Out-Law Analysis | 02 May 2018 | 10:57 am | 3 min. read
The General Data Protection Regulation (GDPR), due to apply from 25 May, is set to cripple vital databases that brand owners rely on to identify and stop rogue operators online.
Brand owners could be left unable to identify the registrants of websites that host infringing content or sell counterfeit goods as a result of the reforms, as the GDPR is prompting changes to the existing 'WHOIS' system used for recording and searching the names and contact details of domain name owners throughout the world.
The WHOIS system
The WHOIS system is a network of databases and directories the internet’s global domain name organisation, the Internet Corporation for Assigned Names and Numbers (ICANN) requires to be maintained. Typically, ICANN’s agreements with domain name registrars around the world, such as GoDaddy, Namecheap and Hover, oblige the registrars to collect certain information whenever a domain name is registered, including names, contact email addresses and telephone numbers of registrants, and record that information in a publicly-searchable WHOIS database.
Although some country-code registries already exclude personal WHOIS data by default, other registrants can sometimes opt to hide their WHOIS data from public searches. However, such services often attract additional fees and are not available from all registrars – privacy options are not ‘baked-in’ to the WHOIS system as mandated by the GDPR.
The WHOIS system is therefore a critical resource for researchers, journalists, law enforcement professionals and brand owners, who use WHOIS services to prevent malware attacks, track down the owners of offending domain name registrations, and take action against websites offering infringing content or goods.
Conducting a thorough WHOIS search is the first step for brand owners or their legal representatives after identifying infringing goods, services or content, and the information obtained is usually used for preparing and issuing letters of claim, challenges under the Uniform Domain-Name Dispute-Resolution Policy (UDRP), or otherwise communicating with troublesome registrants.
However, the current WHOIS system is not universally adored or accepted. Its public nature means that WHOIS data may also be used by spammers, hackers and marketing companies, who ‘scrape’ WHOIS databases for contact details and subsequently sell that information or use it to carry out malicious activities online. Local registrars tend to attract the ire of registrants who feel their details have been improperly divulged, and are also obliged to bear the cost of operating and maintaining their respective WHOIS database.
Issues for brand owners
It is clear that in its current form the WHOIS system conflicts with the objectives of the GDPR and its lawful bases for processing personal data. In view of this conflict, the ICANN community is working on updating the WHOIS model such that it will preserve access to certain WHOIS data and yet remain compliant with the GDPR.
The updated model is likely to be based around 'gating' most of the data attached to a domain name, allowing access only after a person or organisation has identified themselves and their purpose for using it.

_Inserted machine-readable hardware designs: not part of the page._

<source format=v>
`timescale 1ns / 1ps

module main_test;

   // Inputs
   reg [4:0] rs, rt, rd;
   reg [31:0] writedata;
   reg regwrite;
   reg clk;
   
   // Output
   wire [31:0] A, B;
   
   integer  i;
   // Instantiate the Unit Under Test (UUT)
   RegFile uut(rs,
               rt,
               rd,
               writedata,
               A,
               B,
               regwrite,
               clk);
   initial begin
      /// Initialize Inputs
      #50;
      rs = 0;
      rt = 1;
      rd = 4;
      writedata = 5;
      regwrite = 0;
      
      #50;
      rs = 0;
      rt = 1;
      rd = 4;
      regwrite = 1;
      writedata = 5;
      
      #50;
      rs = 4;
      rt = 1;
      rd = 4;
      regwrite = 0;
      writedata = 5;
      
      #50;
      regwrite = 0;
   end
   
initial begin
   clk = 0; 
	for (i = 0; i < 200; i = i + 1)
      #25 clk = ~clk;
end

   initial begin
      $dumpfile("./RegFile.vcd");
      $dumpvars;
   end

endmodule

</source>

It is unclear how rigorous or formal the modified WHOIS system will be – self certification, formal approval and accreditation, and legal warrant/subpoena schemes have all been proposed as options for implementation.
However, ICANN has yet to finalise the preferred model and determine its territorial scope – i.e. whether it applies globally or just Europe-wide. In the interim, it has begun allowing EU-based registrars to redact personal information about domain name registrants, provided the registrar explains how it intends to comply with its GDPR obligations.

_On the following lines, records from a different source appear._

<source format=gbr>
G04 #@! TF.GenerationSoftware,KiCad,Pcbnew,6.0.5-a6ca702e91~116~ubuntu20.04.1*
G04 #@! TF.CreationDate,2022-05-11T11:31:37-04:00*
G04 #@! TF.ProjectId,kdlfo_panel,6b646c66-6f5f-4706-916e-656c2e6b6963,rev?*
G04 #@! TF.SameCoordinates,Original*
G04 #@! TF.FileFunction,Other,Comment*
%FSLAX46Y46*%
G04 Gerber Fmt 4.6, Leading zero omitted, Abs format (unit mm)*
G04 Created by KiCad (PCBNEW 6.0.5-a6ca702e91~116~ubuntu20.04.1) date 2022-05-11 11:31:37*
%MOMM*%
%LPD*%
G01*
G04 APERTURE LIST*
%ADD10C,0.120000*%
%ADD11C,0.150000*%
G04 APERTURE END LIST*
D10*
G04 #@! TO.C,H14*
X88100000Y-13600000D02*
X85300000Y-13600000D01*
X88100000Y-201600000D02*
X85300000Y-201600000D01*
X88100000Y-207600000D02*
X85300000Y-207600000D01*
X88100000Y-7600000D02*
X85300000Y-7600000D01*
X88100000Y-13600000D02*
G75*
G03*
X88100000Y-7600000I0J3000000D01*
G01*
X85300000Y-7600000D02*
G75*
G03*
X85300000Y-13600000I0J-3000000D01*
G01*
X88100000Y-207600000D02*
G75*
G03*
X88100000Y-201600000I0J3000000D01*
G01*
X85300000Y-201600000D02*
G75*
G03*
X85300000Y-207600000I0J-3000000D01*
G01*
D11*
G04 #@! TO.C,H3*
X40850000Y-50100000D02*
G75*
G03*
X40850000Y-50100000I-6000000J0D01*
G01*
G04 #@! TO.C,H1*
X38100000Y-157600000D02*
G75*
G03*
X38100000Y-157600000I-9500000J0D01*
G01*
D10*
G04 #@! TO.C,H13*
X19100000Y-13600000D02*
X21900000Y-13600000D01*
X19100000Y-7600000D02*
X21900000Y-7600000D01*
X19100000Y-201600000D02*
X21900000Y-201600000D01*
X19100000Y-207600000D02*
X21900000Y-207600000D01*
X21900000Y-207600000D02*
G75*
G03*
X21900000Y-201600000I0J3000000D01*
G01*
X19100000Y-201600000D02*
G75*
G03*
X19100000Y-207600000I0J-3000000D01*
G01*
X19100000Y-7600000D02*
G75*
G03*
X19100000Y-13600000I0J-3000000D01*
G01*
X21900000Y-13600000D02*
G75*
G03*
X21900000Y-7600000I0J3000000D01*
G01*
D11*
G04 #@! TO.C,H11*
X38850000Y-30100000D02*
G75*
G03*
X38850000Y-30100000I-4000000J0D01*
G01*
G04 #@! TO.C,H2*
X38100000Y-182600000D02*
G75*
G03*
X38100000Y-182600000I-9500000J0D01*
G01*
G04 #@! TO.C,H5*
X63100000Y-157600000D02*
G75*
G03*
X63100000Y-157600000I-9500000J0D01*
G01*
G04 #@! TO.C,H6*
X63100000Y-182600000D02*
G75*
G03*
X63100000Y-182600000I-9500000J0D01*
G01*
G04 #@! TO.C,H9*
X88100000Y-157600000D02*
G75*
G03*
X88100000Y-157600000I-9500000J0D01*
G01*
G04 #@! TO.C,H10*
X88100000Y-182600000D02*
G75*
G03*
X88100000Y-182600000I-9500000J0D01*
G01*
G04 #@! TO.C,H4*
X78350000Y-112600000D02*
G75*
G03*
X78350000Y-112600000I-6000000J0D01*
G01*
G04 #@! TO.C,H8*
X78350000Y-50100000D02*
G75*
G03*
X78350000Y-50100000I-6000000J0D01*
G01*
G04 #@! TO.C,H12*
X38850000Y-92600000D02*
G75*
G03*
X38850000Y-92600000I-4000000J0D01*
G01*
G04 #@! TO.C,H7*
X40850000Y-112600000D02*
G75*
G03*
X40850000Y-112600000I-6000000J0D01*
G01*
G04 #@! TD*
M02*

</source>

Of more concern is the fact that if a sensible and workable solution cannot be reached, registrars may use the GDPR as an excuse to shed the burden of operating and maintaining a WHOIS database at all.

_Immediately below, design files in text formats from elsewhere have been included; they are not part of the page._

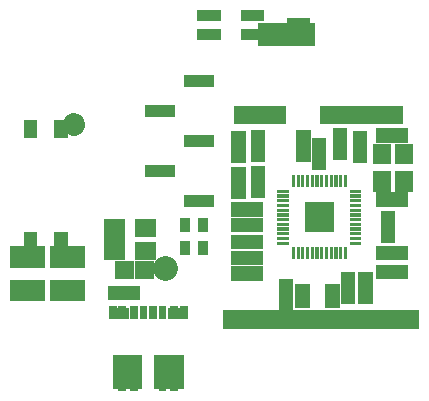
<source format=gbr>
G04 start of page 8 for group -4062 idx -4062 *
G04 Title: bluenodes actor 52832 19, soldermask *
G04 Creator: pcb.exe 20130205 *
G04 CreationDate: 10.05.2017 20:52:52 UTC *
G04 Format: Gerber/RS-274X *
G04 PCB-Dimensions (mil): 1496.06 1299.21 *
G04 PCB-Coordinate-Origin: lower left *
%MOIN*%
%FSLAX25Y25*%
%LNBOTTOMMASK*%
%ADD285C,0.0001*%
%ADD284R,0.0613X0.0613*%
%ADD283R,0.0257X0.0257*%
%ADD282R,0.0986X0.0986*%
%ADD281R,0.0632X0.0632*%
%ADD280R,0.0494X0.0494*%
%ADD279R,0.0748X0.0748*%
%ADD278R,0.0159X0.0159*%
%ADD277R,0.0591X0.0591*%
%ADD276R,0.0106X0.0106*%
%ADD275C,0.0830*%
%ADD274R,0.0376X0.0376*%
%ADD273R,0.0580X0.0580*%
%ADD272R,0.0594X0.0594*%
%ADD271R,0.0360X0.0360*%
%ADD270R,0.0731X0.0731*%
%ADD269R,0.0395X0.0395*%
%ADD268R,0.0375X0.0375*%
%ADD267R,0.0475X0.0475*%
%ADD266C,0.0729*%
%ADD265R,0.0454X0.0454*%
G54D265*X18307Y89567D02*Y87992D01*
X8268Y89567D02*Y87992D01*
G54D266*X22598Y90512D02*Y90315D01*
G54D267*X77559Y68701D02*Y67914D01*
Y73818D02*Y73031D01*
Y80709D02*Y79922D01*
Y85826D02*Y85039D01*
G54D268*X65748Y120472D02*X69685D01*
G54D269*X61378Y84803D02*X67323D01*
X48346Y74803D02*X54291D01*
X48346Y94803D02*X54291D01*
G54D270*X5118Y46062D02*X9448D01*
X5118Y35040D02*X9448D01*
G54D265*X18307Y52165D02*Y50591D01*
X8268Y52165D02*Y50591D01*
G54D270*X18307Y46062D02*X22637D01*
X18307Y35040D02*X22637D01*
G54D269*X61378Y64803D02*X67323D01*
G54D271*X65748Y57390D02*Y56390D01*
X59748Y57390D02*Y56390D01*
X65748Y49713D02*Y48713D01*
X59748Y49713D02*Y48713D01*
G54D272*X46180Y41969D02*X46574D01*
X39488D02*X39882D01*
G54D273*X45899Y48229D02*X47099D01*
G54D274*X55945Y27283D02*X58701D01*
G54D275*X53032Y42480D02*X53033D01*
G54D273*X35699Y48229D02*X36899D01*
X35699Y55829D02*X36899D01*
X45899D02*X47099D01*
G54D269*X61378Y104803D02*X67323D01*
G54D267*X77560Y62008D02*X78347D01*
X82677D02*X83464D01*
G54D276*X91083Y58661D02*X93957D01*
X91083Y60236D02*X93957D01*
X91083Y61811D02*X93957D01*
X91083Y63386D02*X93957D01*
X91083Y64961D02*X93957D01*
X91083Y66535D02*X93957D01*
X91083Y68110D02*X93957D01*
G54D267*X84055Y68898D02*Y68111D01*
Y74015D02*Y73228D01*
Y86023D02*Y85236D01*
Y80906D02*Y80119D01*
G54D277*X78858Y93465D02*X90276D01*
G54D268*X65748Y126772D02*X69685D01*
G54D278*X94685Y124961D02*X100591D01*
G54D279*X95394Y120433D02*X99173D01*
G54D268*X80315Y126772D02*X84252D01*
X80315Y120472D02*X84252D01*
G54D279*X87756Y120433D02*X90157D01*
G54D267*X82637Y45866D02*X83424D01*
X77520D02*X78307D01*
X82677Y51142D02*X83464D01*
X77560D02*X78347D01*
X82677Y56929D02*X83464D01*
X77560D02*X78347D01*
G54D276*X100591Y48878D02*Y46004D01*
X99016Y48878D02*Y46004D01*
X105315Y48878D02*Y46004D01*
X103740Y48878D02*Y46004D01*
X102165Y48878D02*Y46004D01*
X113189Y48878D02*Y46004D01*
X111614Y48878D02*Y46004D01*
X110039Y48878D02*Y46004D01*
X108465Y48878D02*Y46004D01*
X106890Y48878D02*Y46004D01*
G54D280*X98976Y34724D02*Y31575D01*
G54D267*X93307Y31496D02*Y30709D01*
Y36613D02*Y35826D01*
X82637Y40669D02*X83424D01*
X77520D02*X78307D01*
G54D280*X108819Y34724D02*Y31575D01*
G54D267*X113976Y33859D02*Y33072D01*
Y38976D02*Y38189D01*
X119882Y33859D02*Y33072D01*
Y38976D02*Y38189D01*
X125789Y41142D02*X126576D01*
X130906D02*X131693D01*
G54D281*X75394Y25276D02*X134449D01*
G54D267*X127362Y59251D02*Y58464D01*
Y54134D02*Y53347D01*
G54D276*X97441Y48878D02*Y46004D01*
X95866Y48878D02*Y46004D01*
X91083Y50787D02*X93957D01*
X91083Y52362D02*X93957D01*
X91083Y53937D02*X93957D01*
X91083Y55512D02*X93957D01*
X91083Y57087D02*X93957D01*
G54D273*X35699Y52029D02*X36899D01*
G54D267*X36379Y34331D02*X37166D01*
X41496D02*X42283D01*
G54D282*X40492Y8681D02*Y7106D01*
G54D283*X38819Y4646D02*Y2677D01*
G54D282*X54469Y8681D02*Y7106D01*
G54D283*X52205Y4646D02*Y2677D01*
X56142Y4646D02*Y2677D01*
X49055Y28661D02*Y26693D01*
X45906Y28661D02*Y26693D01*
X42756Y28661D02*Y26693D01*
Y4646D02*Y2677D01*
X38819Y28661D02*Y26693D01*
X35669Y28661D02*Y26693D01*
G54D274*X36260Y27283D02*X39016D01*
G54D283*X52205Y28661D02*Y26693D01*
X56142Y28661D02*Y26693D01*
X59291Y28661D02*Y26693D01*
G54D276*X108465Y72894D02*Y70020D01*
X110039Y72894D02*Y70020D01*
X111614Y72894D02*Y70020D01*
X113189Y72894D02*Y70020D01*
G54D284*X132677Y71850D02*Y71063D01*
Y80906D02*Y80118D01*
G54D267*X118098Y85954D02*Y85167D01*
G54D277*X107677Y93661D02*X129528D01*
G54D267*X118098Y80837D02*Y80050D01*
G54D276*X95866Y72894D02*Y70020D01*
X97441Y72894D02*Y70020D01*
X99016Y72894D02*Y70020D01*
X100591Y72894D02*Y70020D01*
X102165Y72894D02*Y70020D01*
X103740Y72894D02*Y70020D01*
X105315Y72894D02*Y70020D01*
X106890Y72894D02*Y70020D01*
G54D267*X99213Y81103D02*Y80316D01*
Y86220D02*Y85433D01*
X104426Y83556D02*Y82769D01*
Y78439D02*Y77652D01*
G54D276*X115098Y60236D02*X117972D01*
X115098Y58661D02*X117972D01*
X115098Y68110D02*X117972D01*
G54D267*X130905Y65354D02*X131692D01*
X125788D02*X126575D01*
G54D276*X115098Y66535D02*X117972D01*
X115098Y64961D02*X117972D01*
X115098Y63386D02*X117972D01*
X115098Y61811D02*X117972D01*
G54D285*G36*
X99602Y64375D02*Y54523D01*
X109454D01*
Y64375D01*
X99602D01*
G37*
G54D276*X115098Y57087D02*X117972D01*
X115098Y55512D02*X117972D01*
X115098Y53937D02*X117972D01*
X115098Y52362D02*X117972D01*
X115098Y50787D02*X117972D01*
G54D267*X130906Y47441D02*X131693D01*
X125789D02*X126576D01*
G54D284*X125394Y71850D02*Y71063D01*
Y80906D02*Y80118D01*
G54D267*X125900Y86678D02*X126687D01*
X131017D02*X131804D01*
X111457Y81811D02*Y81024D01*
Y86928D02*Y86141D01*
M02*

</source>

One of the largest registrars, GoDaddy.com, began redacting WHOIS contact details for its 17 million customers in early 2018 in a move it said was driven by the need to restrict spammers from accessing registrant data, rather than for GDPR compliance. Other registrars may follow suit, arguing that under the GDPR the ICANN provisions obliging them to collect and maintain WHOIS data are void and unenforceable.
Brand owners should make their voice heard
Whichever model is ultimately implemented, the WHOIS system will no longer be the open, relatively accessible system operating at present. A GDPR-compliant WHOIS system will severely undermine the ability of brand owners to obtain relevant information about registrants and enforce their rights online. In a post-GDPR world, accessing registrant contact details is likely to be costly and administratively burdensome, at least in the short term.
Brand owners should therefore seek to become actively involved in the ICANN consultation process. They should, for example, communicate concerns to ICANN, comment on the proposed interim model and/or support the proposed long-term model, whether it be a formal accreditation system or otherwise.
European-based brand owners might also consider contacting their national data protection authorities (DPAs), such as the Information Commissioner's Office (ICO) in the UK, to seek guidance about what information might be published through WHOIS in the wake of the GDPR.
Iain Connor and James Robb are intellectual property law experts at Pinsent Masons, the law firm behind Out-Law.com.